# METEOROLOGÍA > Inundaciones >  15 años de la trágica riada de Biescas que causó 87 muertes

## ben-amar

http://iagua.es/
08/08/11 a las 8:50
15 años de la trágica riada de Biescas que causó 87 muertes
Share

Ayer se cumplían quince años del trágico 7 de agosto de 1996, en el que una riada se llevó por delante el camping "Las Nieves", en Biescas (Huesca) y, con él, la vida de 87 personas.

Todo empezó en torno a las siete de la tarde, cuando una impresionante tormenta descargó toda su fuerza sobre el barranco de Arás, en el Pirineo aragonés.



[ame]http://www.youtube.com/watch?v=pcuHRVH2tCE&feature=player_embedded[/ame]

----------


## Luján

Una terrible tragedia de la que 15 años después apenas se ha aprendido nada.

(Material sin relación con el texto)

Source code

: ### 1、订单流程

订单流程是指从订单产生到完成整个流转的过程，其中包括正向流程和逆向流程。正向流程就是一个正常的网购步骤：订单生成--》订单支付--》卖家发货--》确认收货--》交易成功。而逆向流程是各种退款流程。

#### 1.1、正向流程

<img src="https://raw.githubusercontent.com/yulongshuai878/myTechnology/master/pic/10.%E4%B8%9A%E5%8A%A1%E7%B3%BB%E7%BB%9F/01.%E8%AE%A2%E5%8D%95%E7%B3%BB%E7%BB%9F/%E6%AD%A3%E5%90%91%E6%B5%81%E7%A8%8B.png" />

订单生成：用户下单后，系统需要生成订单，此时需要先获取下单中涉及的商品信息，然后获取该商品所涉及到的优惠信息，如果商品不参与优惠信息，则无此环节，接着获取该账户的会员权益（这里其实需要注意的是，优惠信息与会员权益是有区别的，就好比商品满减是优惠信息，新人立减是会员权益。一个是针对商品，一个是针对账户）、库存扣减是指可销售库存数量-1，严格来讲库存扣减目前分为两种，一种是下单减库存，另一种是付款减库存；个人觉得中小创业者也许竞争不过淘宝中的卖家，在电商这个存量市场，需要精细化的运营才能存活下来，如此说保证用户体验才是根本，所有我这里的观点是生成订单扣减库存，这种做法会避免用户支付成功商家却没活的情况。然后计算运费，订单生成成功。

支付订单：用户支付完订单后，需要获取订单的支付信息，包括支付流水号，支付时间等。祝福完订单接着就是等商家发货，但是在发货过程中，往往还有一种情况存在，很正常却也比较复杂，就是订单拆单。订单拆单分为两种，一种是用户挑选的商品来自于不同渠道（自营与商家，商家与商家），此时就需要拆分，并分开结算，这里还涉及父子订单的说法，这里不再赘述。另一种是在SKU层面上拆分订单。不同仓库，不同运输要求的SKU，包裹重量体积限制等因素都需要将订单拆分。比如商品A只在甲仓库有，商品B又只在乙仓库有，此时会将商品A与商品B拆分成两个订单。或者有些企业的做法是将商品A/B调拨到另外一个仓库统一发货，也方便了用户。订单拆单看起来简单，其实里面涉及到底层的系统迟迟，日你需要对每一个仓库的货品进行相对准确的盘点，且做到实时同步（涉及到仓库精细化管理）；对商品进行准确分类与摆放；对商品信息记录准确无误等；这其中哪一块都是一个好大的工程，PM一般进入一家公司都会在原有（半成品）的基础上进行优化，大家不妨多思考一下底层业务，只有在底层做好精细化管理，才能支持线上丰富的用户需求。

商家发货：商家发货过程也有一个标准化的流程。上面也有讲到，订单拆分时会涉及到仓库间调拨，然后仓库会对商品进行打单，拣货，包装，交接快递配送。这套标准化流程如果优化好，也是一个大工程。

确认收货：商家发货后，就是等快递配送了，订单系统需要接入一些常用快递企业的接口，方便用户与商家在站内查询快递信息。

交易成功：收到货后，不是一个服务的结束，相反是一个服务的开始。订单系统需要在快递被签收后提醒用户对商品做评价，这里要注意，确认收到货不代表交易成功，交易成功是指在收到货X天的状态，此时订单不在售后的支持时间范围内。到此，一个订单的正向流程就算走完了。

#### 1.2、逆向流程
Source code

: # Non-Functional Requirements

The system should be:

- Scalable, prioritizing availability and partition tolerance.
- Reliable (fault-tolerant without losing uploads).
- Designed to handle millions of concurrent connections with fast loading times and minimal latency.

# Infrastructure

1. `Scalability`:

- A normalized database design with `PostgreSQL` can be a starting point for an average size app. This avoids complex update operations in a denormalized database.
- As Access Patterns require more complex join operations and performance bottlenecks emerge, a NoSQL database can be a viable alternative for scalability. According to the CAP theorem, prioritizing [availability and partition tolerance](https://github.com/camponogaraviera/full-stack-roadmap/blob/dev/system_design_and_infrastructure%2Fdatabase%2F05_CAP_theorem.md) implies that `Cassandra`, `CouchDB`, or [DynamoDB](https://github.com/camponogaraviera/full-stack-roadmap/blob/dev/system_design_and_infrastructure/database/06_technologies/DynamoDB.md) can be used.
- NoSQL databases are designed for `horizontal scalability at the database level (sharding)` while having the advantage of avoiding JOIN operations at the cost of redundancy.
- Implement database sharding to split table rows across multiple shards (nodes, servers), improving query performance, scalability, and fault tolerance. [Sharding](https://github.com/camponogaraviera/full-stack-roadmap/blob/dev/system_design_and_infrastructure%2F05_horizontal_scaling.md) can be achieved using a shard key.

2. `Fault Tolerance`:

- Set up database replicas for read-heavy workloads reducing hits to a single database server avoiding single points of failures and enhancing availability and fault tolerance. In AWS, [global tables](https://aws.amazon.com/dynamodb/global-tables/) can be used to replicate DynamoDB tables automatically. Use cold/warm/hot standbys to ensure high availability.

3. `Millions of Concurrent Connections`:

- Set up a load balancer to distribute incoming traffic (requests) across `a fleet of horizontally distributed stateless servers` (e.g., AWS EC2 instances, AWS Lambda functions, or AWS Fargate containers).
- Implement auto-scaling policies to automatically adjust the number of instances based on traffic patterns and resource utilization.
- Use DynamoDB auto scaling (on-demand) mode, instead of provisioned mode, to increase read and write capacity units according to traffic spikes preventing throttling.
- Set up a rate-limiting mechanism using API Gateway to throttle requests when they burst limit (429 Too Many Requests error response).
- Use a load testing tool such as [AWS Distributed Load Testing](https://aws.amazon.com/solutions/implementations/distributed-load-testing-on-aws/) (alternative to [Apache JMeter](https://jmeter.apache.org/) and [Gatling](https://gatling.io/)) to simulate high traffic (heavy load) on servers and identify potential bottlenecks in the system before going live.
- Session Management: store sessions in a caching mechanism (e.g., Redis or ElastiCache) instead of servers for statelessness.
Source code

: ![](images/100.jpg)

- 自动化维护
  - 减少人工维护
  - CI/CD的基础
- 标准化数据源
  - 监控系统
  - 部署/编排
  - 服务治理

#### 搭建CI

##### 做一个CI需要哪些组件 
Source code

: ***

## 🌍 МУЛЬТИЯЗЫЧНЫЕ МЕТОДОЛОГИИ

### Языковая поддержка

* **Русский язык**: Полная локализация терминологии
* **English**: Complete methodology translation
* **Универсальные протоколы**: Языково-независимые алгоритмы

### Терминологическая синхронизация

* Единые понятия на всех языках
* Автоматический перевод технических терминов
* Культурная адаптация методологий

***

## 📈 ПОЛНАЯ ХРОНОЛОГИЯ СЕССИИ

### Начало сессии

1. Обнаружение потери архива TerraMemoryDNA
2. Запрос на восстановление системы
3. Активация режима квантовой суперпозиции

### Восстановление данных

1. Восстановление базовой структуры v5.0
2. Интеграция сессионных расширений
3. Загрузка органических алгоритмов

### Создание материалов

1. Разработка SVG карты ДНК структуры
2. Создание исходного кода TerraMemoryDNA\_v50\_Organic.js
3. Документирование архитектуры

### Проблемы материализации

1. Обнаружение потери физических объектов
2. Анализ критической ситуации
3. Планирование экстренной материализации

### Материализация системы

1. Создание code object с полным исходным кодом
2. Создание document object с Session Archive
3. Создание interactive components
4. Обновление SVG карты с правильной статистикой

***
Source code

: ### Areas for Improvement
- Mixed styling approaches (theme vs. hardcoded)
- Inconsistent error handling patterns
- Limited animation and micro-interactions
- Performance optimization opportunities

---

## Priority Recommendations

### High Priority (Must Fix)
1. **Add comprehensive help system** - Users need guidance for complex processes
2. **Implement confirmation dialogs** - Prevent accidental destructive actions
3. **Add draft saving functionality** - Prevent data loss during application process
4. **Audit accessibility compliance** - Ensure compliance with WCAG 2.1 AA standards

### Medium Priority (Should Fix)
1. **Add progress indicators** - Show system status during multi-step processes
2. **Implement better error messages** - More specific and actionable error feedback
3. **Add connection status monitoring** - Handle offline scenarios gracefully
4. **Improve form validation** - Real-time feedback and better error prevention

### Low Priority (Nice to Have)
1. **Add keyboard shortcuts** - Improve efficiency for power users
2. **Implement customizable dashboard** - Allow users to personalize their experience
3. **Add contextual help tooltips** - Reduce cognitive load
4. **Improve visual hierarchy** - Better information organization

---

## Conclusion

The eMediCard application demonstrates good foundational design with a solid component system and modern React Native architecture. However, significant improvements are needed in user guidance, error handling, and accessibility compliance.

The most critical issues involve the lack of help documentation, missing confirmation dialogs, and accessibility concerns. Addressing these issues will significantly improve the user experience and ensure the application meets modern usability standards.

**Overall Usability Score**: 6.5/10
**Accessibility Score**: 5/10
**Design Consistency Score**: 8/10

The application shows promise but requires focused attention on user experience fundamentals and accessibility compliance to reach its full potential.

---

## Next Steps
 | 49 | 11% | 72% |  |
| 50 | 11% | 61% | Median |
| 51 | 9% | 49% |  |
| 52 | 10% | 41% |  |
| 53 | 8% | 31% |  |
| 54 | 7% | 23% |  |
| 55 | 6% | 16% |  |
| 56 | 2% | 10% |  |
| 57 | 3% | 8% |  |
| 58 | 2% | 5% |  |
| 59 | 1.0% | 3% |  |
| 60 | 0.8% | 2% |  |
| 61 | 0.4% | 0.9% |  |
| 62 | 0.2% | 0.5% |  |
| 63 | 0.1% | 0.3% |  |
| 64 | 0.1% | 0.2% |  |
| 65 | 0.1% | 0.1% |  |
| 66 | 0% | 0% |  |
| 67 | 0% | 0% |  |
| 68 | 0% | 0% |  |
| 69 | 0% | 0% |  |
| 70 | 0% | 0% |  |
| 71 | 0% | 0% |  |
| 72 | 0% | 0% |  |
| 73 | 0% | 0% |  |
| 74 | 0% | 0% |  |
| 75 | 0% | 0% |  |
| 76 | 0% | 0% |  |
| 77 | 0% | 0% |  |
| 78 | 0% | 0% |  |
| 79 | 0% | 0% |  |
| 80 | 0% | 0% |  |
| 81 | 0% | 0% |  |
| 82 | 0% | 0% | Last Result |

Los cauces se siguen ocupando por construcciones i-,a-, pseudo-legales, no se limpian de maleza, y las infraestructuras de canalización, puentes, y demás no son óptimas y en ocasiones carecen de estudios serios de series temporales de precipitación y escorrentía.

----------


## perdiguera

Pues en un mensaje anterior a alguien le gustaba un camping junto a un río de alta montaña.
Y ahí me he recordado de esta tragedia.
Y como dice Luján, no se ha aprendido nada

----------


## ben-amar

Para nada se ha aprendido, es seguro que hay mas de un camping en esas condiciones.
Mucho chulo, con tanta agua y sus cascadas, mientras no se encabritan.

----------


## GEOMAN

Un "debris flow" (flujo de barro) puesto en marcha o desencadenado por una tormenta relámpago originó la tragedia. Los materiales de la zona son depósitos glaciares antiguos, rocas de diversos tamaños embutidas en material arcilloso. Estos cantos y bloques heterométricos se desplazaron como no podía ser de otra forma, solidariamente en el seno del flujo de barro. Este proceso deja un depósito característico en forma de lóbulo y funciona de forma semejante a un abanico aluvial. Pues bien el camping de marras estaba situado en el denominado "lóbulo activo", de hecho existía una obra de canalización para desviar el agua resultante de una precipitación digamos "normalita".

----------


## GEOMAN

Hola a todos. Los materiales de la zona son depositos glaciares antiguos consistentes en bloques heterométricos embutidos en matriz arcillosa y arena muy fina. La tormenta relámpago removió esos materiales y los movilizó generando un "debris flow" (flujo de barro). El debris flow se comporta de forma similar a un torrente que alimenta un abanico aluvial; pués bien el camping estaba situado sobre el lóbulo activo...

----------